Which leaves handguns, the easily-concealed lethal weapons everybody gets their knickers in a twist about.

Yikes, I'm being called to dinner. More later.
Saturday, October 9th, 2004 12:41 pm (UTC)
[posted separately due to the infernal 4300-character limit]

In related news, I've been reading Bellesiles' Arming America.

Um, would it be considered unfair to point out that not only has Bellesiles' book been utterly discredited, but in fact the awards that he was initially given for it have been revoked, and the university at which he held a history chair at the time of writing it asked for (and received, with very ill grace) his resignation because it was such a slovenly piece of scholarship?

Much of Arming America was tantamount to asserting that virtually no Americans keep dogs on the grounds that dogs rerely appear as bequests in wills.
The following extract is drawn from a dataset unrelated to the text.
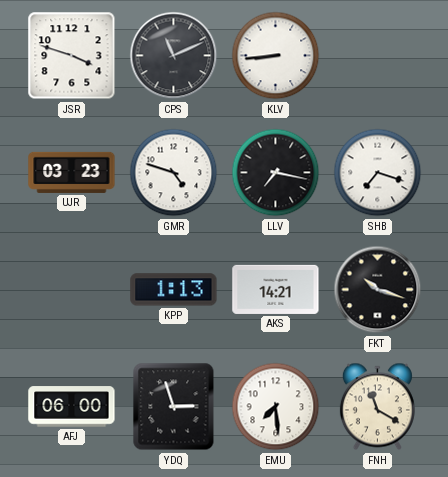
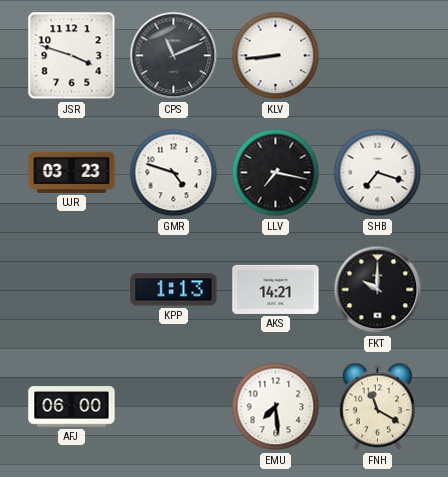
FKT: 10:18 -> 10:00
YDQ: 2:57 -> none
He in large part based the premise for his research on the a priori assumption that firearms were rare enough that every firearm would be specifically mentioned in a will somewhere, rather than in such common possession that fathers would give their sons a musket or fowling-piece and think nothing of it.
Saturday, October 9th, 2004 06:46 pm (UTC)
Certainly not unfair--having no credentials at all to evaluate work in this field, I welcome your input. I'll be checking into it on my own, too.